McElhatton: You cannot do a $160 million project by throwing $160 million at it. Youve got to break it down into small, manageable pieces. The industry average for on-time projects is about 30 percent. Were over 90 percent.

Are you using project management software?

Reeg: We have an in-house methodology that we call "master project," and we use a variety of tools, from Microsoft [Corp.] Project to Niku Corp.s Niku Workbench, to some in-house tools. That gives our project managers detailed information on the status of their project.

So everyone is working off a common platform?

Reeg: Yes. When we made a definite decision that we would work off a common platform, there are pros and cons with that. MasterCard prior to that had operated on the basis of whatever [platform] fits a particular project. That was good from a project level but not so good from a cost and efficiency level. So we have a common platform across the organization. Rolling all the way up to Jerry, theres one common view of every project.

Do you use consultants at all?

McElhatton: Not a lot, but we have a group, DiamondCluster [International Inc.], in right now looking over our shoulder. Its interesting.
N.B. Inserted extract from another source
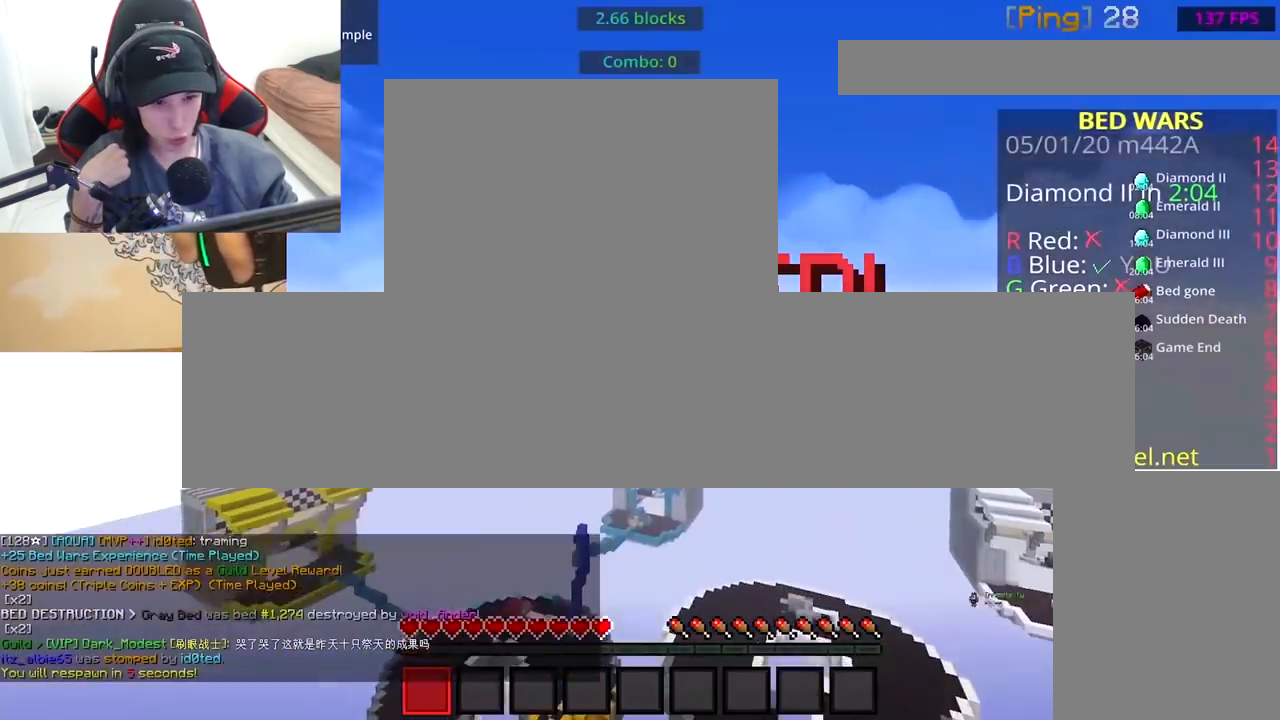
{"keys": ["space", "w"], "mouse": ["left"], "events": [[167, "mouse_left", "up"], [200, "d", "up"], [200, "space", "down"], [233, "mouse_left", "down"], [333, "space", "up"], [483, "space", "down"]]}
They found a lot of good things and some areas of improvement.

Do you use offshore outsourcers or have offshore operations?

Reeg: We have an operation in India. In 1999 or so, there was a crunch on getting programmers in the U.S. You couldnt find enough skilled people. So we formed a partnership with a company in India called Mascon-MasterCard Global Technology Services [Ltd.] to help bring skill sets to the table. Other companies may be motivated by cost, but we needed more resources. And India has great technical resources that can augment the very superior technical staff we have here in St. Louis. Thats turned out to be an incredible partnership that brought a lot of talent to the table and saved MasterCard a lot of money.
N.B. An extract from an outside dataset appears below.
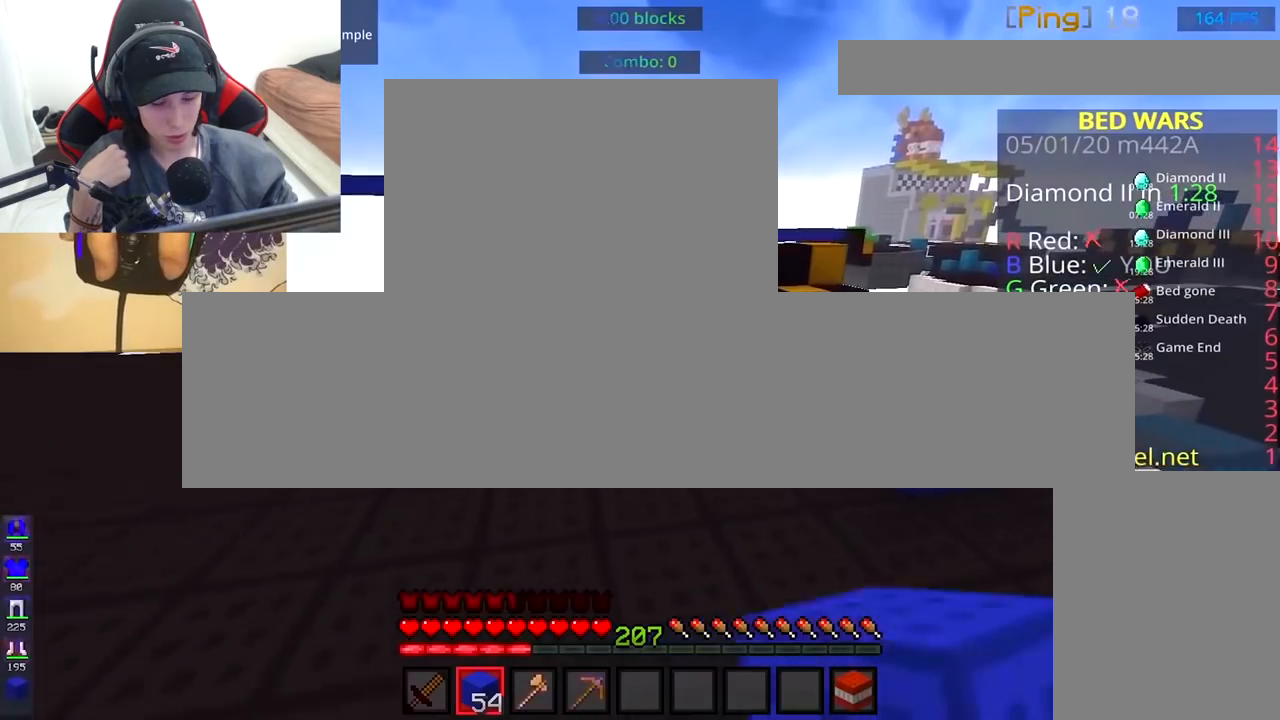
{"keys": ["w"], "mouse": ["left"], "events": [[100, "mouse_left", "up"], [133, "mouse_left", "down"], [183, "d", "down"], [250, "mouse_left", "up"], [283, "mouse_left", "down"], [350, "space", "up"], [500, "d", "up"]]}
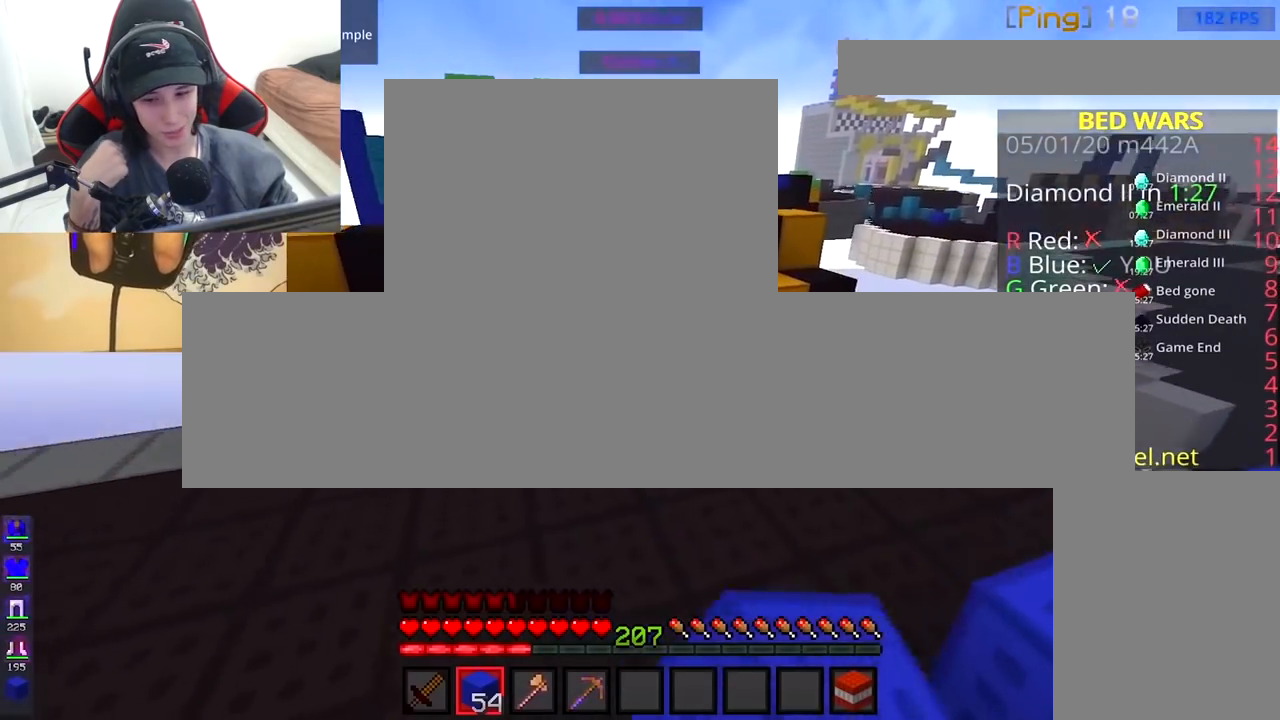
{"keys": ["w"], "mouse": [], "events": [[50, "mouse_left", "up"], [183, "mouse_right", "down"], [233, "space", "down"], [300, "mouse_right", "up"], [333, "a", "down"], [450, "space", "up"], [500, "a", "up"]]}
Do you use any H-1B workers here in the United States?

Reeg: Yes, we do. But we dont outsource. We integrate our India people and our on-site people as a team. At any given point in time, 40 percent of our joint venture in India will be right here in St. Louis.
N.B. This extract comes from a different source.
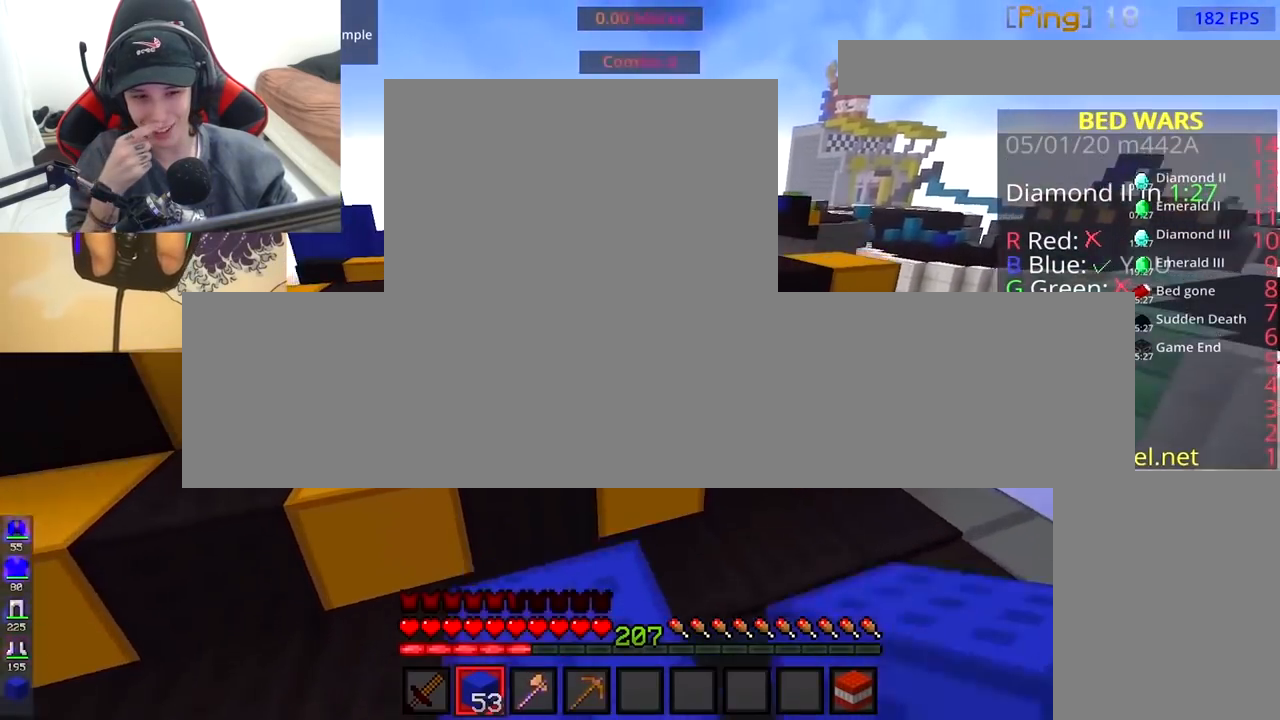
{"keys": ["w"], "mouse": [], "events": [[133, "mouse_right", "down"], [133, "space", "down"], [283, "a", "down"], [283, "mouse_right", "up"], [383, "space", "up"], [500, "a", "up"]]}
Why do you want to stay away from outsourcing?

McElhatton: Formerly, some of our debit processing was outsourced. We brought that in-house, and our costs went down about 350 percent, and our quality went up significantly, and our time to market improved. We feel at MasterCard that our products and services are so key to us that we have to control them. And we run a very cost-effective shop.

One of the things you have to remember about this business—if you ever go to use your MasterCard, you dont want it ever not to work. We dont want it ever not to work.

If you try it and it doesnt work, youre going to stick it to the back of your wallet, and youre going to pull out a competitive card. We dont want that to happen.

We have tremendous redundancy built into our systems. We dont want to be one of many. We want to control our own destiny. And technology is so important to us because its such a large generator of our revenue.

Was the new disaster recovery strategy and the new backup data center spurred by the events of Sept. 11, 2001?

McElhatton: There were several reasons we did it. On 9/11, we had two applications, settlement and debit, running at our backup site in Lake Success, N.Y., due to hardware and software upgrades at our main site. I was in New York and had to drive back to St. Louis. It was 18 hours of driving time.

As a result of that, we looked at our building in Lake Success. It was not built to be a data center. You could drive right up to it. So we started to look at five different locations and chose another Midwest location, which I would rather not name. It was a computer center before, and it was in great shape.

Are you satisfied with your architecture the way you have it now, for at least the next five years?

McElhatton: We just came off of a cycle that lasted about 20 years. Now we have a lot more flexibility in terms of databases, code, scalability and portability. We have two major software releases per year. This gives us the capability of doing things between those releases. It gives us a tremendous amount of flexibility.

I think this system will last us a long time. We can make enhancements to it as we go along.